Frankenstein45.Com – 22 April 2026 | Stigma yang berakar pada norma patriarki masih menjadi penghalang utama bagi korban kekerasan seksual untuk melaporkan atau mengungkapkan pengalaman mereka. Dr. Elvine Gunawan, Sp.KJ, seorang psikiater terkemuka, menegaskan bahwa rasa takut akan penilaian masyarakat, rasa bersalah, dan tekanan untuk mempertahankan citra “baik” seringkali membuat korban memilih untuk berdiam diri.

  • Rasa malu dan takut disalahkan: Korban sering kali dipandang sebagai penyebab terjadinya pelecehan, bukan sebagai pihak yang menjadi sasaran.
  • Ketakutan akan konsekuensi sosial: Pengungkapan dapat berujung pada stigma tambahan, seperti dianggap “kurang sopan” atau “tidak terhormat”.
  • Kurangnya dukungan institusional: Lembaga penegak hukum dan layanan kesehatan mental belum sepenuhnya responsif terhadap kebutuhan khusus korban.

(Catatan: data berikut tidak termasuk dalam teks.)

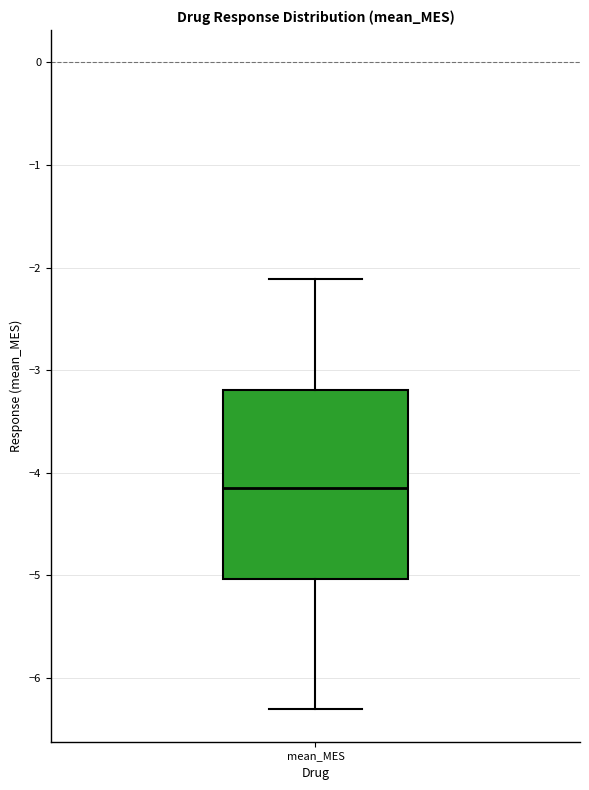

Where is the upper edge of the box for mean_MES on the y-axis? The values are not printed on the chart, so give them approximately, as read against the axis.

-3.2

Data terbaru menunjukkan bahwa hanya sekitar 30% korban kekerasan seksual di Indonesia yang melaporkan peristiwa tersebut kepada pihak berwajib. Angka ini mencerminkan betapa kuatnya pengaruh norma patriarki dalam menahan suara korban.

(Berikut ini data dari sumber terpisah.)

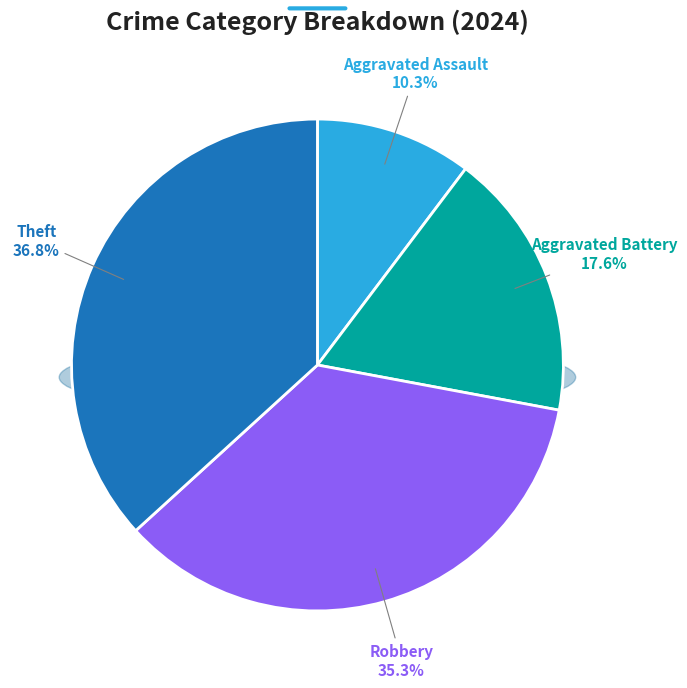

How many slices are in this pie chart?

4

Untuk mengurangi dampak stigma, Dr. Elvine menyarankan langkah-langkah berikut:

  1. Edukasikan masyarakat tentang hak-hak seksual dan pentingnya persetujuan.
  2. Perkuat layanan konseling yang sensitif gender dan trauma.
  3. Bangun kebijakan yang melindungi korban dari retaliasi sosial.
  4. Libatkan tokoh agama dan komunitas dalam kampanye anti‑stigma.

Selain itu, penting bagi media dan platform digital untuk menyajikan laporan yang tidak bersifat sensationalist, melainkan fokus pada pemulihan korban dan pencegahan kekerasan. Dengan mengubah narasi publik, diharapkan korban dapat merasa lebih aman untuk berbicara dan mencari bantuan.

Dr. Elvine menutup dengan menekankan bahwa mengatasi stigma patriarki bukan hanya tugas individu, melainkan tanggung jawab bersama antara pemerintah, lembaga swadaya masyarakat, dan seluruh lapisan masyarakat.